Supplied data section start
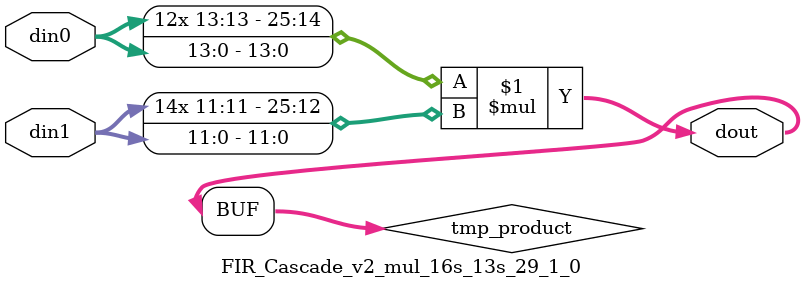
<source format=v>

`timescale 1 ns / 1 ps

 module FIR_Cascade_v2_mul_16s_13s_29_1_0(din0, din1, dout);
parameter ID = 1;
parameter NUM_STAGE = 0;
parameter din0_WIDTH = 14;
parameter din1_WIDTH = 12;
parameter dout_WIDTH = 26;

input [din0_WIDTH - 1 : 0] din0; 
input [din1_WIDTH - 1 : 0] din1; 
output [dout_WIDTH - 1 : 0] dout;

wire signed [dout_WIDTH - 1 : 0] tmp_product;



























assign tmp_product = $signed(din0) * $signed(din1);








assign dout = tmp_product;





















endmodule

</source>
Supplied data section end
**What you are asked to do**
Find and copy each line of the material that holds the word "parameter".

**Problem solution**
parameter ID = 1;
parameter NUM_STAGE = 0;
parameter din0_WIDTH = 14;
parameter din1_WIDTH = 12;
parameter dout_WIDTH = 26;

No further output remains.